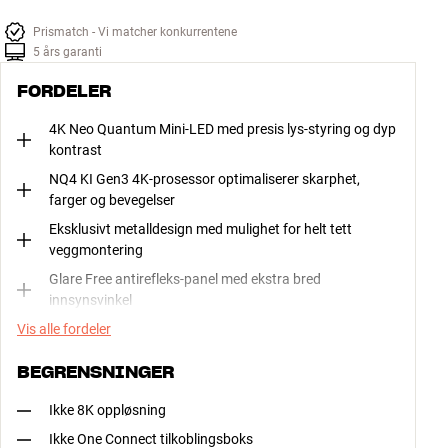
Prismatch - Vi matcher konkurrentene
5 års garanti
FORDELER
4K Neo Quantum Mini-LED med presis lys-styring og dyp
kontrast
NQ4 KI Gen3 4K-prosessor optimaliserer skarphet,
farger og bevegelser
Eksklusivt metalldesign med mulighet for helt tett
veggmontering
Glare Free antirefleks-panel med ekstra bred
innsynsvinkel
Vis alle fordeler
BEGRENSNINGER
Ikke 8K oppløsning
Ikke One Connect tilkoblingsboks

----------

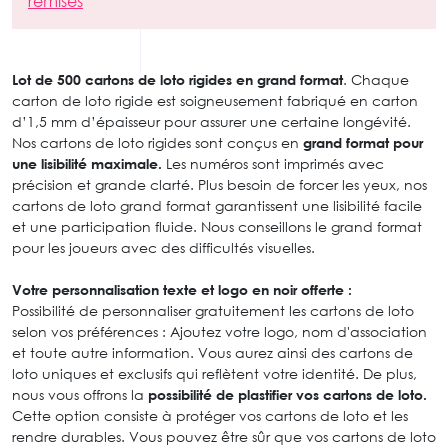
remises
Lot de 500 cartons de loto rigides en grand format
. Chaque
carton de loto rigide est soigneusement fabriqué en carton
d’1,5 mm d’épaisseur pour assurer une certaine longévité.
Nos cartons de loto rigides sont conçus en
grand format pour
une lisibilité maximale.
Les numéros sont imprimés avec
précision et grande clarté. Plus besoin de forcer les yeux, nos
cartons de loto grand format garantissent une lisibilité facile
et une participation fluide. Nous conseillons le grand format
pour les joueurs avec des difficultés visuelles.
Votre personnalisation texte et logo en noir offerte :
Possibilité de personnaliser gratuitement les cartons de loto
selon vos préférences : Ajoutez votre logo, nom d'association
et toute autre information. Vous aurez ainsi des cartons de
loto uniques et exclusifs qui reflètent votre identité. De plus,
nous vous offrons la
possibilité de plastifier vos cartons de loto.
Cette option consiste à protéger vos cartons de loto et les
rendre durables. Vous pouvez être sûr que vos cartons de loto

----------

= Your assignment =
Using the material above, please count the lines in which the word "Ikke" occurs and give the number with nothing added.

= Response to the task =
2